Reports question voting irregularities in Yekaterinburg
Election officials denied any significant fraud in the presidential polls that are set to be won by Vladimir Putin, KoreaHerald.com reports.
A record number of volunteers monitored the casting and counting of the ballots, with more than 27,000 monitors present at Russian polling stations, according to Control2012.ru. The website listed more than 3,300 violations in the afternoon in Moscow, while Russian-language Twitter overflowed with evidence of doctored lists of voters and suspicious-looking buses near stations.
A series of videos were made by a monitor in Yekaterinburg that showed police detaining a minivan with approximately 10 people who admitted that they had already voted several times, who are called "carousel" voters, or organized repeat voters, according to KoreaHerald.com.
"Carousel" voting usually involves people using absentee voting documents to receive ballots at one polling station after another from corrupt officials.

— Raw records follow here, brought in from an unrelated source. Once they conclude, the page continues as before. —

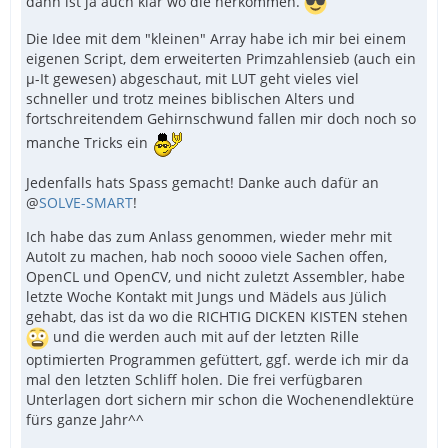
dann ist ja auch klar wo die herkommen.
Die Idee mit dem "kleinen" Array habe ich mir bei einem
eigenen Script, dem erweiterten Primzahlensieb (auch ein
µ-It gewesen) abgeschaut, mit LUT geht vieles viel
schneller und trotz meines biblischen Alters und
fortschreitendem Gehirnschwund fallen mir doch noch so
manche Tricks ein
Jedenfalls hats Spass gemacht! Danke auch dafür an
@
SOLVE-SMART
!
Ich habe das zum Anlass genommen, wieder mehr mit
AutoIt zu machen, hab noch soooo viele Sachen offen,
OpenCL und OpenCV, und nicht zuletzt Assembler, habe
letzte Woche Kontakt mit Jungs und Mädels aus Jülich
gehabt, das ist da wo die RICHTIG DICKEN KISTEN stehen
und die werden auch mit auf der letzten Rille
optimierten Programmen gefüttert, ggf. werde ich mir da
mal den letzten Schliff holen. Die frei verfügbaren
Unterlagen dort sichern mir schon die Wochenendlektüre
fürs ganze Jahr^^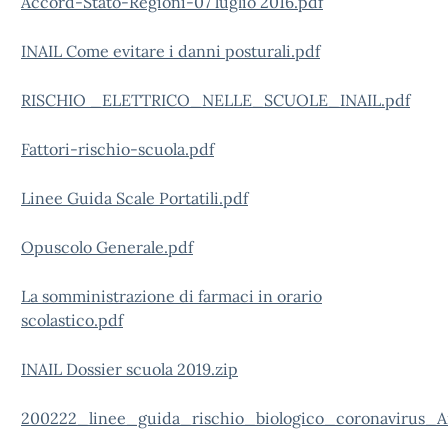
Accord-Stato-Regioni-07 luglio 2016.pdf
INAIL Come evitare i danni posturali.pdf
RISCHIO _ELETTRICO_NELLE_SCUOLE_INAIL.pdf
Fattori-rischio-scuola.pdf
Linee Guida Scale Portatili.pdf
Opuscolo Generale.pdf
La somministrazione di farmaci in orario
scolastico.pdf
INAIL Dossier scuola 2019.zip
200222_linee_guida_rischio_biologico_coronavirus_Ai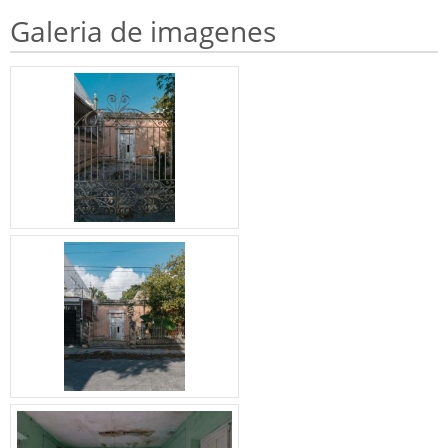
Galeria de imagenes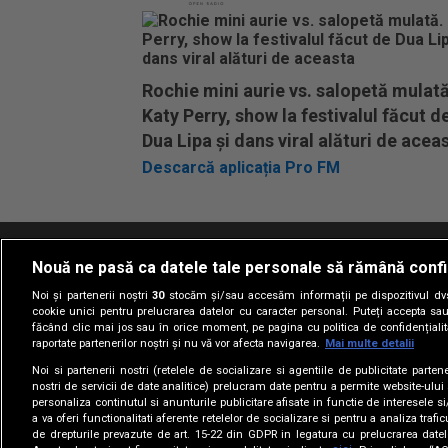
Rochie mini aurie vs. salopetă mulată
Katy Perry, show la festivalul făcut d
Dua Lipa și dans viral alături de acea
Descarcă aplicația Pro FM
Nouă ne pasă ca datele tale personale să rămână confi
Termeni si conditii
Politica de confidentia
Noi și partenerii noștri
30
stocăm și/sau accesăm informații pe dispozitivul dvs.
cookie unici pentru prelucrarea datelor cu caracter personal. Puteți accepta sau
făcând clic mai jos sau în orice moment, pe pagina cu politica de confidențialita
raportate partenerilor noștri și nu vă vor afecta navigarea.
Mai multe detalii
Noi si partenerii nostri (retelele de socializare si agentiile de publicitate parten
nostri de servicii de date analitice) prelucram date pentru a permite website-ului
personaliza continutul si anunturile publicitare afisate in functie de interesele si
a va oferi functionalitati aferente retelelor de socializare si pentru a analiza trafic
de drepturile prevazute de art. 15-22 din GDPR in legatura cu prelucrarea datel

At Moscow's central Bolotnaya Square, hundreds of buses were brought in on Sunday from other regions full of young people who said that they came to vote for Putin. Blogging election monitors swamped Twitter with photos and license plates of similar buses bringing groups of people to stations in organized fashion, according to KoreaHerald.com.
Additionally, a woman in the Siberian city of Omsk saw on a station's voters' list that her dead family members had come in to cast their ballots. Some large companies have opened polling stations on their premises, where no cameras are present and where only the workers can vote.
The presidential election comes after the Dec. 4 parliamentary elections that were tarnished by claims of major vote rigging, according to KoreaHerald.com.